Guess what? That is mandatory.
I have to agree with 25ymlc here. If you are not willing to put in the effort and time to change yourself, what do you think that your W would want the same past marriage back again. First thing you have to do is realize that if you want to save your M, that you are going to have to start changing. You have no control over your W, how she feels or what she wants, what you do have control over is yourself. If she sees enough change that she likes in you, then maybe counseling. Not for nothing, but maybe it is time to listen to what she is saying. If you think its time to give up then it seems like you may not want to put in the work and requirements to save your M.
Me 35 W 30 S 3 M 7 : T 13 yrs Separated 2/20/09 My Story
sure give up. You can't answer OUR questions b/c they are .......what? Too time consuming??
Yeah, sure. give up. Saving marriages takes way way longer than an hour... or 4...

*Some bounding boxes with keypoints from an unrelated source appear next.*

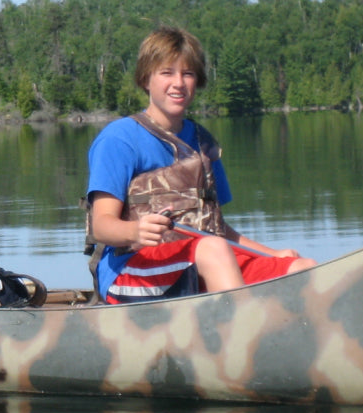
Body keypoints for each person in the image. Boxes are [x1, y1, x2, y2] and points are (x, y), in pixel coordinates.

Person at [84, 27, 315, 304]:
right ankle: (243, 337)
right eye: (167, 72)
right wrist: (135, 231)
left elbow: (219, 230)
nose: (178, 83)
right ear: (147, 79)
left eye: (188, 73)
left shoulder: (203, 142)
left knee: (302, 269)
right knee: (213, 250)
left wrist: (271, 253)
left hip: (204, 259)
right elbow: (101, 226)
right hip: (129, 273)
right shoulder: (119, 138)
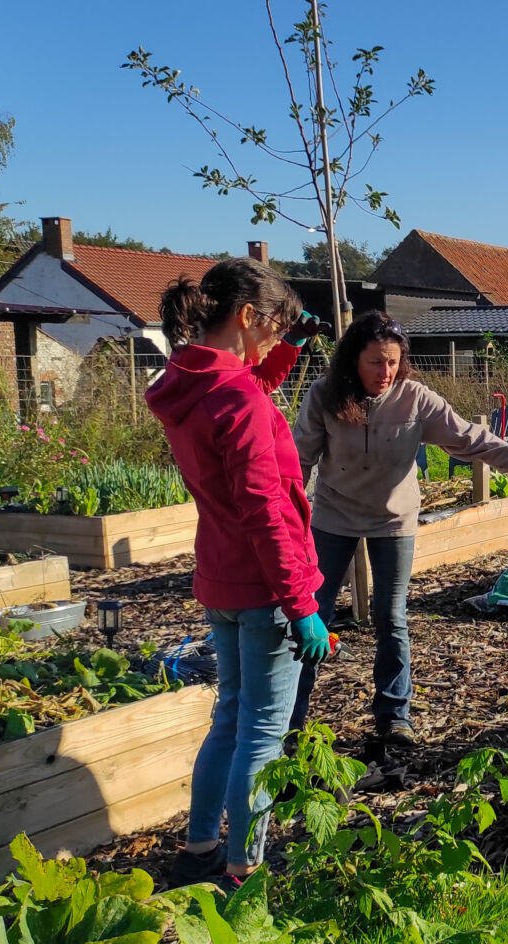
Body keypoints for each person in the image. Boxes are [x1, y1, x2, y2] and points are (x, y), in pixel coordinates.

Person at [290, 312, 508, 746]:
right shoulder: (325, 396)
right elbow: (297, 462)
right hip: (333, 517)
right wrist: (282, 525)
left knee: (390, 617)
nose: (385, 372)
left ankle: (394, 718)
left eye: (393, 362)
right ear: (353, 360)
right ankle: (290, 720)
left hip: (393, 519)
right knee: (311, 617)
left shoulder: (414, 399)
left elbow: (475, 441)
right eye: (375, 362)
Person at [145, 257, 330, 888]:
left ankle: (199, 848)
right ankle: (243, 867)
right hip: (263, 585)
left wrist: (290, 348)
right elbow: (266, 508)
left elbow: (249, 387)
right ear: (248, 318)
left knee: (230, 715)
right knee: (263, 732)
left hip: (220, 578)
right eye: (274, 330)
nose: (277, 344)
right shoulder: (238, 400)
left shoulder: (190, 383)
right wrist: (301, 600)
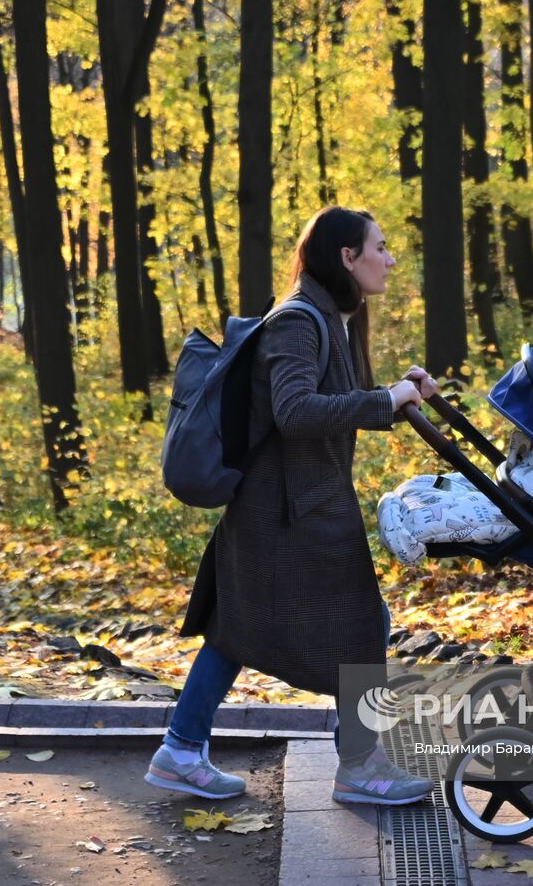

if it's not important enough for you to read 2 books and tell us that you have read them AND OR answer our simple questions, you are in no shape to change yourself or the marriage.
Good luck, j
M: 57 H: 60 M: 35 yrs S30,D28,D19 H off to Alaska 2006 Recon 7/07- 8/08 *2016* X = "ALASKA 2.0" GROUND HOG DAY I File D 10/16 OW DIV 2/26/2018 X marries OW 5/2016
What are the simple questions that I need to answer? I have read DB and trying to get a life without depending on her for happiness. I struggle every day with inner conflicts of how to approach the situation. Do I sit back take care of myself and see if she notices? I really want to the save the marriage and know I need to change myself. How will she notice that I am changing when I don't even speak or see her? I believe she is in an emotional/physical relationship with OP and I am not confronting her about it. I am just taking one day at a time. Any help would be appreciated.